Action item: Set down word for word each line from the one containing "Cartofi dulci –" through the end of the records, both included. Do not copy any pictures.

(Page images and extracted text)

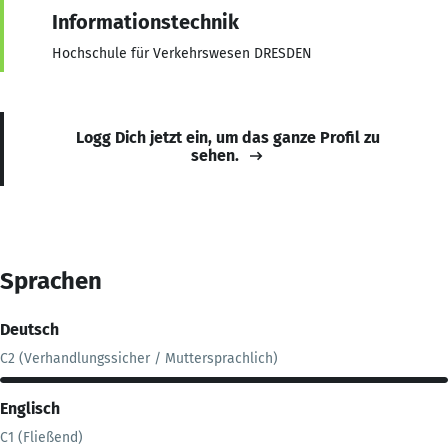
Informationstechnik
Hochschule für Verkehrswesen DRESDEN
Logg Dich jetzt ein, um das ganze Profil zu
sehen.
Sprachen
Deutsch
C2 (Verhandlungssicher / Muttersprachlich)
Englisch
C1 (Fließend)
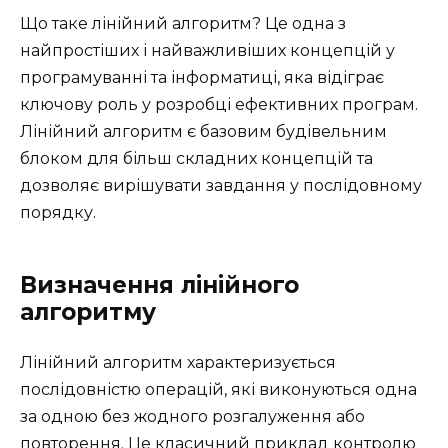
Що таке лінійний алгоритм? Це одна з
найпростіших і найважливіших концепцій у
програмуванні та інформатиці, яка відіграє
ключову роль у розробці ефективних програм.
Лінійний алгоритм є базовим будівельним
блоком для більш складних концепцій та
дозволяє вирішувати завдання у послідовному
порядку.
Визначення лінійного
алгоритму
Лінійний алгоритм характеризується
послідовністю операцій, які виконуються одна
за одною без жодного розгалуження або
повторення. Це класичний приклад контролю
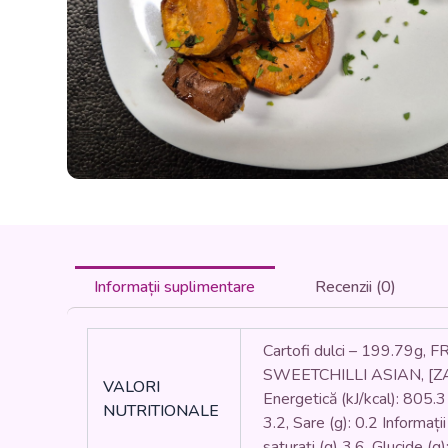
Informații suplimentare
Recenzii (0)
Cartofi dulci – 199.79g, 
SWEETCHILLI ASIAN, [ZAH
VALORI
Energetică (kJ/kcal): 805.3 /
NUTRITIONALE
3.2, Sare (g): 0.2 Informați
saturați (g) 3.6, Glucide (g)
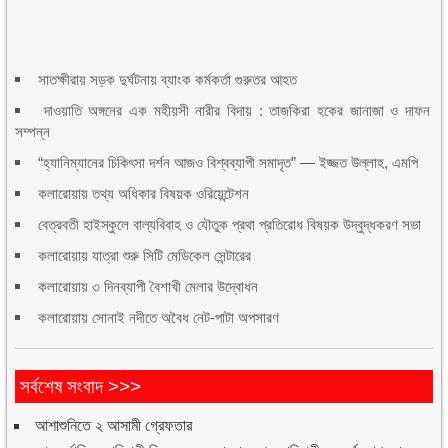
সাতক্ষীরায় সড়ক দুর্ঘটনায় ব্যাংক কর্মকর্তা গুরুতর আহত
দাওয়াতি অঙ্গনের এক মহীয়সী নারীর বিদায় : তাজকিরা হকের জানাজা ও দাফন
সম্পন্ন
“হ্যানিম্যানের চিকিৎসা দর্শন আজও বিশ্বব্যাপী সমাদৃত” — ইজ্জত উল্লাহ, এমপি
কলারোয়ায় তথ্য অধিকার বিষয়ক ওরিয়েন্টেশন
বেত্রবতী হাইস্কুলে বাল্যবিবাহ ও যৌতুক প্রথা প্রতিরোধ বিষয়ক উদ্বুদ্ধকরণ সভা
কলারোয়ায় যাত্রা শুরু সিটি মেডিকেল সেন্টারের
কলারোয়ায় ৩ দিনব্যাপী বৈশাখী মেলার উদ্বোধন
কলারোয়ায় সোনাই নদীতে অবৈধ নেট-পাটা অপসারণ
সর্বশেষ সংবাদ >>>
আশাশুনিতে ২ আসামী গ্রেফতার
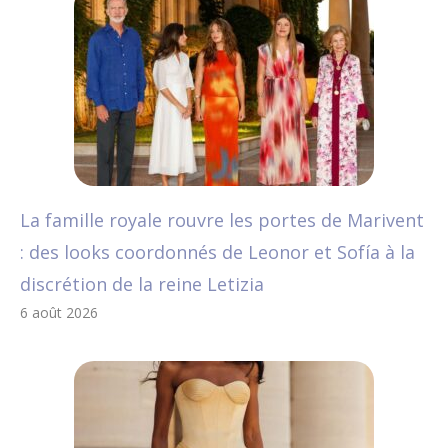
La famille royale rouvre les portes de Marivent
: des looks coordonnés de Leonor et Sofía à la
discrétion de la reine Letizia
6 août 2026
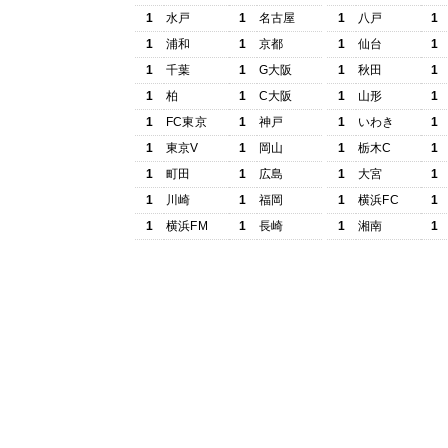
1
水戸
1
名古屋
1
八戸
1
1
浦和
1
京都
1
仙台
1
1
千葉
1
G大阪
1
秋田
1
1
柏
1
C大阪
1
山形
1
1
FC東京
1
神戸
1
いわき
1
1
東京V
1
岡山
1
栃木C
1
1
町田
1
広島
1
大宮
1
1
川崎
1
福岡
1
横浜FC
1
1
横浜FM
1
長崎
1
湘南
1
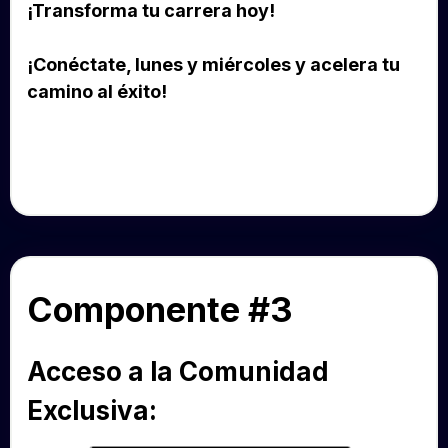
¡Transforma tu carrera hoy!
¡Conéctate, lunes y miércoles y acelera tu
camino al éxito!
Componente #3
Acceso a la Comunidad
Exclusiva:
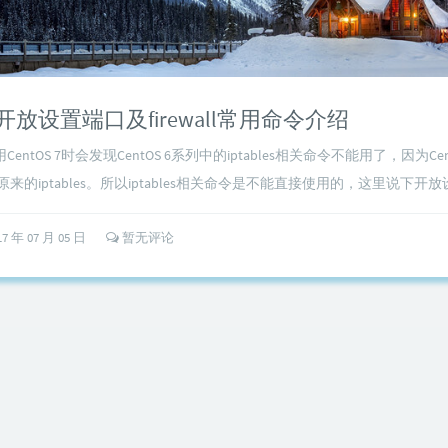
S 7开放设置端口及firewall常用命令介绍
ntOS 7时会发现CentOS 6系列中的iptables相关命令不能用了，因为Cento
替了原来的iptables。所以iptables相关命令是不能直接使用的，这里说下开放设
17 年 07 月 05 日
暂无评论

Expected answer:
Cartofi dulci – 199.79g, 
SWEETCHILLI ASIAN, [ZAH
VALORI
Energetică (kJ/kcal): 805.3 /
NUTRITIONALE
3.2, Sare (g): 0.2 Informați
saturați (g) 3.6, Glucide (g)
সাতক্ষীরায় সড়ক দুর্ঘটনায় ব্যাংক কর্মকর্তা গুরুতর আহত
দাওয়াতি অঙ্গনের এক মহীয়সী নারীর বিদায় : তাজকিরা হকের জানাজা ও দাফন
সম্পন্ন
“হ্যানিম্যানের চিকিৎসা দর্শন আজও বিশ্বব্যাপী সমাদৃত” — ইজ্জত উল্লাহ, এমপি
কলারোয়ায় তথ্য অধিকার বিষয়ক ওরিয়েন্টেশন
বেত্রবতী হাইস্কুলে বাল্যবিবাহ ও যৌতুক প্রথা প্রতিরোধ বিষয়ক উদ্বুদ্ধকরণ সভা
কলারোয়ায় যাত্রা শুরু সিটি মেডিকেল সেন্টারের
কলারোয়ায় ৩ দিনব্যাপী বৈশাখী মেলার উদ্বোধন
কলারোয়ায় সোনাই নদীতে অবৈধ নেট-পাটা অপসারণ
সর্বশেষ সংবাদ >>>
আশাশুনিতে ২ আসামী গ্রেফতার
La famille royale rouvre les portes de Marivent
: des looks coordonnés de Leonor et Sofía à la
discrétion de la reine Letizia
6 août 2026
1
水戸
1
名古屋
1
八戸
1
1
浦和
1
京都
1
仙台
1
1
千葉
1
G大阪
1
秋田
1
1
柏
1
C大阪
1
山形
1
1
FC東京
1
神戸
1
いわき
1
1
東京V
1
岡山
1
栃木C
1
1
町田
1
広島
1
大宮
1
1
川崎
1
福岡
1
横浜FC
1
1
横浜FM
1
長崎
1
湘南
1
¡Transforma tu carrera hoy!
¡Conéctate, lunes y miércoles y acelera tu
camino al éxito!
Componente #3
Acceso a la Comunidad
Exclusiva:
S 7开放设置端口及firewall常用命令介绍
ntOS 7时会发现CentOS 6系列中的iptables相关命令不能用了，因为Cento
替了原来的iptables。所以iptables相关命令是不能直接使用的，这里说下开放设
17 年 07 月 05 日
暂无评论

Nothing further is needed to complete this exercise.